Tobacco Tax Fraud Deprives the Poor of Vital Health Services

tobacco

The top leadership of the Department of Health and the Department of Finance lamented today the loss of potential funding for government health services to benefit the poor as a result of the non-payment of excise tax on tobacco products by Filipino cigarette manufacturer Mighty Corporation, the oldest tobacco firm in the country. The company was recently found by the Bureau of Customs operatives to have used fake excise stamps on cigarette packs, prompting Finance officials to estimate the loss of government revenue amounting to 9.56 Billion pesos.

The DOH noted that funds collected from the excise tax levied on tobacco products are earmarked to finance the Universal Health Care program of the government by virtue of Republic Act 10351, better known as the Sin Tax Reform Law. Now on its fourth year of implementation, this law provides fiscal space for the Department of Health to implement priority programs promoting health and well-being, thereby protecting Filipinos against illness or injury amid the continually rising costs of health care. 

The Department of Finance stressed that this law is not merely a revenue-enhancing intervention for the government, but is first and foremost a Health imperative.

Health Secretary Paulyn Jean B. Rosell-Ubial decried how “the Mighty Corporation Tax Mess actually results in a mighty health miss for the nation,” pointing out that the refusal to pay the appropriate taxes on these products is tantamount to robbing the indigent sector of Filipino society of resources that are rightfully theirs.

The Health Chief expressed her dismay that although the cigarette company had already earned staggering amounts of money over the past few years by distributing products that support unhealthy habits, Mighty Corporation has also hurt the Filipino people by failing to pay the legally prescribed taxes that are meant to support efforts to promote the health of the least privileged in society. “It’s really a Double Whammy,” she commented.

Department of Finance officials point out how such tax evasion is not merely failure to do one’s civic duty, but is actually theft as it robs actual Filipinos of what they are rightfully entitled to and direly need, especially when vital health intervention is compromised. When the theft due to such scams amounts to billions of pesos, it is akin to plunder, the DOF noted.

The Department of Health presently utilizes revenue generated by Sin Tax in its Medicine Access Program (MAP) that provides erstwhile costly pharmaceutical products to indigent patients. The DOH program presently provides oral maintenance medicines to 1,157,563 hypertension patients and to 441,642 patients being treated for diabetes. With an augmentation of a mere 1 Billion pesos to the program, the DOH would be able to treat 3,975,421 patients with hypertension, and 1,705,030 with diabetes.  

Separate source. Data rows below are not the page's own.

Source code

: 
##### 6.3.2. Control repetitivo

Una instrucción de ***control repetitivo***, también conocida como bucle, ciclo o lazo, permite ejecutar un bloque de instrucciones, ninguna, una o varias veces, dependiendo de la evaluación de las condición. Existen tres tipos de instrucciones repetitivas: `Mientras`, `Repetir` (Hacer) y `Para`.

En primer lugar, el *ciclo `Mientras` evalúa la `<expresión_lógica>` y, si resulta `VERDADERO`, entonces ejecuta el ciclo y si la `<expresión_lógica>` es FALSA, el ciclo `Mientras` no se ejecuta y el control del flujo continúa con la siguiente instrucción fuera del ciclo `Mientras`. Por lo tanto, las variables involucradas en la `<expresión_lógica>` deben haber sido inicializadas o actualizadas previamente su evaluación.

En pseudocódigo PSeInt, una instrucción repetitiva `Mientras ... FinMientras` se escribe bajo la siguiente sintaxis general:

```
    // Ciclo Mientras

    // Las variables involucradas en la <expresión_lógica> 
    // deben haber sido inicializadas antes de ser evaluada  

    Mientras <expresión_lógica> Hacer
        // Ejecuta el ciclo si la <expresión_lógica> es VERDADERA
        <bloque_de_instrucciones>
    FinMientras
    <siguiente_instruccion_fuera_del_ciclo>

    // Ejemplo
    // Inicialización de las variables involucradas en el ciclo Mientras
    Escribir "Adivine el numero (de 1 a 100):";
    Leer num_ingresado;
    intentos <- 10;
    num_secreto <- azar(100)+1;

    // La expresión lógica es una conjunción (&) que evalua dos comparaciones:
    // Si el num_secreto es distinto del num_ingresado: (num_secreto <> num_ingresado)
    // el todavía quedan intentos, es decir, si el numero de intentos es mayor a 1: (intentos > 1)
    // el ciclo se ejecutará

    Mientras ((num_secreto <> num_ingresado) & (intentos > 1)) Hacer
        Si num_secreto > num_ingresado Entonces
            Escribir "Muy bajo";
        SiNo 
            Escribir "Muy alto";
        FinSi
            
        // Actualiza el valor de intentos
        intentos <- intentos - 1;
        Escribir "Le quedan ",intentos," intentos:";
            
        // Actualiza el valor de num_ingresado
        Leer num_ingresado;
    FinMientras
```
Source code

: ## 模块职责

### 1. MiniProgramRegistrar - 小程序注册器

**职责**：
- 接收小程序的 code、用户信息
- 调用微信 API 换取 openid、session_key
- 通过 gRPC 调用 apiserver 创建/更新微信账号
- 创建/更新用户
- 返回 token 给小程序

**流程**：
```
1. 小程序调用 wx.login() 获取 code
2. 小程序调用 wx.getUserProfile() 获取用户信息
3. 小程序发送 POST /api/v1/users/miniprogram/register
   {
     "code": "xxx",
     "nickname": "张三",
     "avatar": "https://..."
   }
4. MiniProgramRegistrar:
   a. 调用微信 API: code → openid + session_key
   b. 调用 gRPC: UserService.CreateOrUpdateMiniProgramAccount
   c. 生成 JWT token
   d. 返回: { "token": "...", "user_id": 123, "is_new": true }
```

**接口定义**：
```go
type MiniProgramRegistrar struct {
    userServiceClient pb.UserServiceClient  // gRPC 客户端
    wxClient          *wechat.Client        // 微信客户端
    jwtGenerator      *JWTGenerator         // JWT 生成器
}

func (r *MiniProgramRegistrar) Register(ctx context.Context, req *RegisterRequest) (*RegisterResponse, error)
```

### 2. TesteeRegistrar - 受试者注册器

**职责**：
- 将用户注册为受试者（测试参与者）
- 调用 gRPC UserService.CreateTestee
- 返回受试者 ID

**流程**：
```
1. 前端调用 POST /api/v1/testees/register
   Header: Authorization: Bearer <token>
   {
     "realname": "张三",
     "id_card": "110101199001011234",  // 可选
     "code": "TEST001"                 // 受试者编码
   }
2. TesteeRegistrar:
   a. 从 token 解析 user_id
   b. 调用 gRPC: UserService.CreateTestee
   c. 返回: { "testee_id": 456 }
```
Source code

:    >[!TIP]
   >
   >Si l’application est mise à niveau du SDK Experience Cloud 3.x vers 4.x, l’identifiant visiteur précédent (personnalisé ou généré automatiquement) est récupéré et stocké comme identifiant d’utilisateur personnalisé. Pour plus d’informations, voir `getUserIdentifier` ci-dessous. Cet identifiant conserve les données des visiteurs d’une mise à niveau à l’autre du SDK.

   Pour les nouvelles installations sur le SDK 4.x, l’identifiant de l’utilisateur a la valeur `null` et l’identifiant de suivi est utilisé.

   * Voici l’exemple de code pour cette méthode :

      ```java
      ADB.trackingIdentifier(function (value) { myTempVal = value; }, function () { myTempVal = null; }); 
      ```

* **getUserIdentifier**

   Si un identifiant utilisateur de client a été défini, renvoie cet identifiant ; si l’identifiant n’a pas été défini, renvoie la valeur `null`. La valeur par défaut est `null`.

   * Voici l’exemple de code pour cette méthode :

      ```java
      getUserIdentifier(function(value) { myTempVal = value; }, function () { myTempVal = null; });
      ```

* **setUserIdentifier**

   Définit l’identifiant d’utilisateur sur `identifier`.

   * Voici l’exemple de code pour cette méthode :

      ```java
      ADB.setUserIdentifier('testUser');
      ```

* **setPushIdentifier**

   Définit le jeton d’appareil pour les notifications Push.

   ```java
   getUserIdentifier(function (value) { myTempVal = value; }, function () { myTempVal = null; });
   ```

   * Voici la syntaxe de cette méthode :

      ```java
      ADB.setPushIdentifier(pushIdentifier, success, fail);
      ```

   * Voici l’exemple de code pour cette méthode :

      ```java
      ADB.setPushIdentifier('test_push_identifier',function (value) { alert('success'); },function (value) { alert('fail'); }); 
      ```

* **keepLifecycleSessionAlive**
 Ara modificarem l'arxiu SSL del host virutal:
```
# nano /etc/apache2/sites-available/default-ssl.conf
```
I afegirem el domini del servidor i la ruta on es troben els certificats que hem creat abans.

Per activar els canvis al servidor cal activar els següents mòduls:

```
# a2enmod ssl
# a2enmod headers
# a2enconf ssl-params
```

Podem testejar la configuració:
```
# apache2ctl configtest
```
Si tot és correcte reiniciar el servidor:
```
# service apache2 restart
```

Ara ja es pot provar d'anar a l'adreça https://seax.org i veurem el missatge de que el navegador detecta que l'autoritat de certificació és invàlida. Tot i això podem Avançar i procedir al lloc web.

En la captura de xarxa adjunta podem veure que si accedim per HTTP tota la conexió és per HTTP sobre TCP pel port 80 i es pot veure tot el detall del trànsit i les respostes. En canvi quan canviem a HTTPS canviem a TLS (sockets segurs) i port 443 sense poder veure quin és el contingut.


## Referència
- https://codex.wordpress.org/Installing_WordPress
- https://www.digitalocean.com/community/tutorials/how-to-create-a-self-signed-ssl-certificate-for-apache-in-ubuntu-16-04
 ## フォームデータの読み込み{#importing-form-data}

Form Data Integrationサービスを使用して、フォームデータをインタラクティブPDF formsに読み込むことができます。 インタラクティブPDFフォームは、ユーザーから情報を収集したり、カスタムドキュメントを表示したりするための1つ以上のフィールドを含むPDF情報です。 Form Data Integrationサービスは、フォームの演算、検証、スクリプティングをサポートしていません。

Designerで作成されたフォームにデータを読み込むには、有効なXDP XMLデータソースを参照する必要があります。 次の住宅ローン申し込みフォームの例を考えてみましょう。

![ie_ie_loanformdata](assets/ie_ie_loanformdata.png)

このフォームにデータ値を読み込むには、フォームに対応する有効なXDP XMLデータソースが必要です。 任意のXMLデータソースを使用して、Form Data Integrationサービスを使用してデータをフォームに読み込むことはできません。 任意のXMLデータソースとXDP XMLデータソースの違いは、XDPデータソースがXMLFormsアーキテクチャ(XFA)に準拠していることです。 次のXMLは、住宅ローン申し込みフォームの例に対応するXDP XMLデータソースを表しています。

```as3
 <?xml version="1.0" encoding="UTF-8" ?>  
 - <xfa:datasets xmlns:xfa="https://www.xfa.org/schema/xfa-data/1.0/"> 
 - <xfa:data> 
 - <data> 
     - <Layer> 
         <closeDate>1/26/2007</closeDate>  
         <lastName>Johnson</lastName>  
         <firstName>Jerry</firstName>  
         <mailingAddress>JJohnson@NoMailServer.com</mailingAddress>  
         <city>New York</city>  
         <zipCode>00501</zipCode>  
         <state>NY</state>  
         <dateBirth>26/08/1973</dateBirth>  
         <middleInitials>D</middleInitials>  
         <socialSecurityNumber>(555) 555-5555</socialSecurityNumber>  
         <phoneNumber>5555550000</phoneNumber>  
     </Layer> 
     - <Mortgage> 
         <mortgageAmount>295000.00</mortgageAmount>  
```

The staggeringly massive unmet need for these medications among Filipinos would be greatly alleviated by the collection of revenues from tobacco excise taxes, as originally intended by the authors and implementors of the Sin Tax Reform Law.  This unmet need is, indeed, massive.

Collection of only another billion pesos in tobacco excise tax could also benefit a total of 3,826,155 patients treated for hypercholesterolemia, 471,437 insulin dependent diabetics, 27,768 children being treated for cancer, 6,568 breast cancer patients, 33,333 stroke patients, 256,147 mental health patients, 14,059 patients under treatment for colon cancer and rectum cancer.

Apart from the need for funding government-provided drugs and medicines, the Department of Health is also banking on the provision of funds collected from sin taxes to support its many other programs aimed at disease prevention and control for the economically disadvantaged sector of Filipino society. “Some of the solutions to our financial shortfalls are on the horizon. But none of it happens if people and businesses do not cooperate with these efforts by paying the correct taxes,” Secretary Ubial pointed out.